Мыслители чувственной культуры XIV—XVI столетий, периода роста влияния чувственной культуры, уже хорошо осознавали эту опасность и пытались усилить чувственную этику и право путем "мифологизации" религиозной и идеациональной морали. Если вспомнить хотя бы П. дю Буа, Н. Макиавелли, Марсилия Падуанского и Дж. Бодена, то все они предупреждали, что чисто чувственный контроль полицейских и других носителей силы совершенно недостаточен. Поэтому они призывали к возрождению, пусть даже и искусственному, регулирования через абсолютистскую, религиозную и идеациональную моральную мифологию. Священник, играющий на "боязни ада", призван был дополнить полицию и тюрьму. Законодатели должны были вновь "изобрести" Бога, от которого ничего нельзя скрыть и который контролирует соблюдение закона потенциальной возможностью сверхчувственных кар. Умный политик всегда будет уважать религию, даже если он не верит в нее — так гласит одно из положений основоположников чувственной этики. К сожалению, они забывали, что если религиозные и идеациональные нормы суть всего лишь искусственная мифологема, изобретенная как полезное дополнение к жандармерии и виселицам, то такая иллюзия может существовать недолго — до тех пор, пока все не поймут, что все это — фикция. Когда же обман будет раскрыт, то сами чувственные ценности не смогут не потерять своего "достоинства", а вследствие этого и своего престижа, и контролирующей силы. Без нее они теряют свою действенность как чувственные нормы, и их все равно придется заменить простой физической силой.
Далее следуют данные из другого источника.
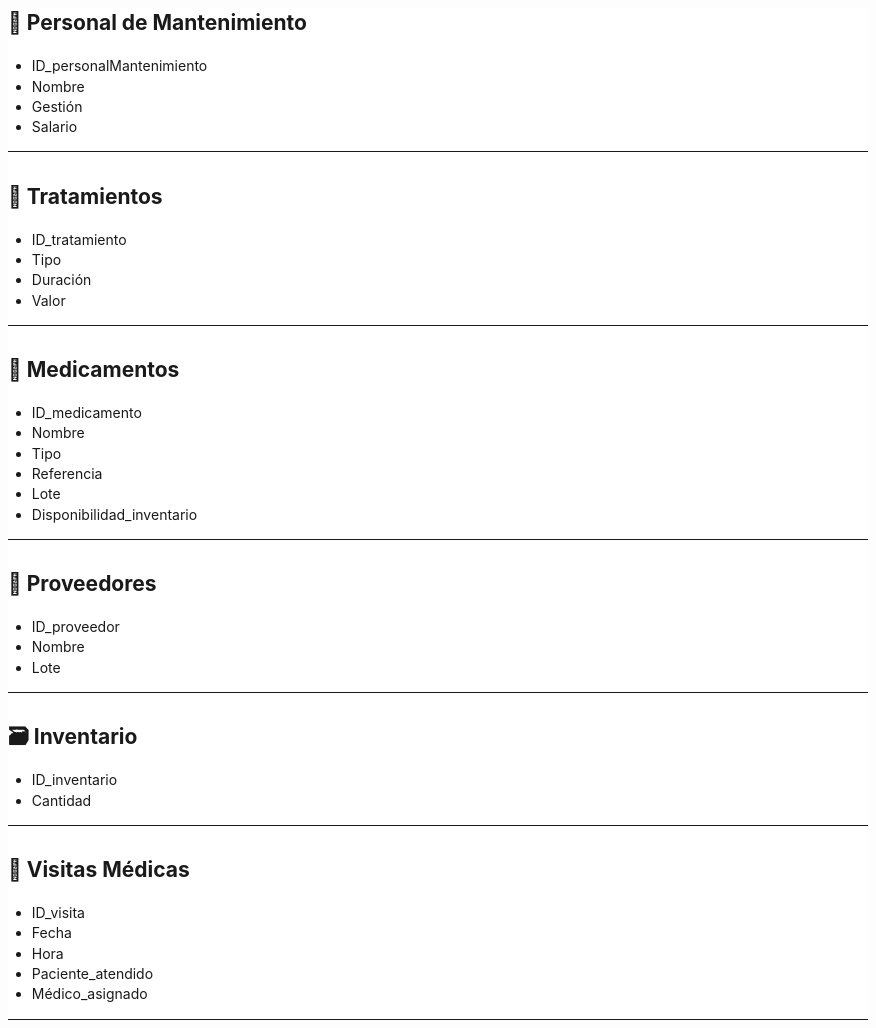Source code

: 
## 🧹 Personal de Mantenimiento
- ID_personalMantenimiento  
- Nombre  
- Gestión  
- Salario  

---

## 💊 Tratamientos
- ID_tratamiento  
- Tipo  
- Duración  
- Valor  

---

## 💉 Medicamentos
- ID_medicamento  
- Nombre  
- Tipo  
- Referencia  
- Lote  
- Disponibilidad_inventario  

---

## 🚚 Proveedores
- ID_proveedor  
- Nombre  
- Lote  

---

## 🗃️ Inventario
- ID_inventario  
- Cantidad  

---

## 📅 Visitas Médicas
- ID_visita  
- Fecha  
- Hora  
- Paciente_atendido  
- Médico_asignado  

---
Вступив на историческую арену как наследник и заместитель христианской морали и законности, современная система чувственной этики и права в процессе своего поступательного развития сеяла семена деградации человека и самих нравственных ценностей. Объявляя их чистыми условностями, она низводит их до уровня утилитарных и гедонистических конструкций, релятивных во времени и пространстве. Если они считаются подходящими для определенного человека или некой группы, то они принимаются, в обратном случае их отвергают как лишние препятствия. Таким образом, в мир моральных ценностей был введен принцип безграничного релятивизма, произвол которого порождает конфликты и борьбу, что, в свою очередь, вызывает ненависть, диктат грубой силы и кровопролитий! В хаосе конфликтующих друг с другом норм моральные ценности превращаются в прах, постепенно теряют свою интегрирующую силу и открывают путь грубому насилию. Пафос объединяющей христианской любви уступает место ненависти: ненависти человека к человеку, класса к классу, нации к нации, государства к государству, расы к расе. Физическая сила становится эрзац-правом. Bellum omnium contra omnes1* подняла свою уродливую голову. Именно с этим мы сейчас сталкиваемся.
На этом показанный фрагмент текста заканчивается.